- Court: U.S. Supreme Court Certiorari Granted
- Area(s) of Law: Immigration
- Date Filed: January 12, 2018
- Case #: 17-459
- Judge(s)/Court Below: 866 F.3d 1 (1st Cir. 2017)
- Full Text Opinion
The Attorney General has the power to cancel the removal of an immigrant. To be eligible for cancellation, the applicant as a non-permanent resident must have been physically present in the United States for ten years continuously prior to the cancellation application. According to the stop-time rule under 8 U.S.C. § 1229b(d)(1), that period of continuous residence ends upon the service of a notice to appear. The statute defines a notice to appear as a written notice specifying information, including the time and place at which the proceedings will be held. In 2006, the Department of Homeland Security (DHS) served Petitioner with a notice to appear for overstaying his visa. However, the notice did not state the date or time of his hearing. Over a year later, DHS filed a notice to appear with the immigration court. However, the court used an incorrect address to send the notice and Petitioner did not appear at the hearing. The judge ordered Petitioner removed, but Petitioner was not removed. In 2013, Petitioner was pulled over for a motor vehicle violation and was detained by DHS. The immigration judge reopened the removal proceedings and Petitioner applied for cancellation of removal, arguing that his period of continuous presence continued after the 2006 notice because the notice did not contain the statutory requirements.
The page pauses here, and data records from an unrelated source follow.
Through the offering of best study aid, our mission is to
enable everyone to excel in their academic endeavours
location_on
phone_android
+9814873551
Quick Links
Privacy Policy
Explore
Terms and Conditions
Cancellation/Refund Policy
However, the judge pretermitted the application and the Board of Immigration Appeals affirmed. The First Circuit denied a petition for review, citing the administrative context and the statute’s ambiguity. Petitioner argues that the statute is unambiguous and its plain text clearly states that the stop-time rule does not end a period of continued residence unless the stated requirements are met.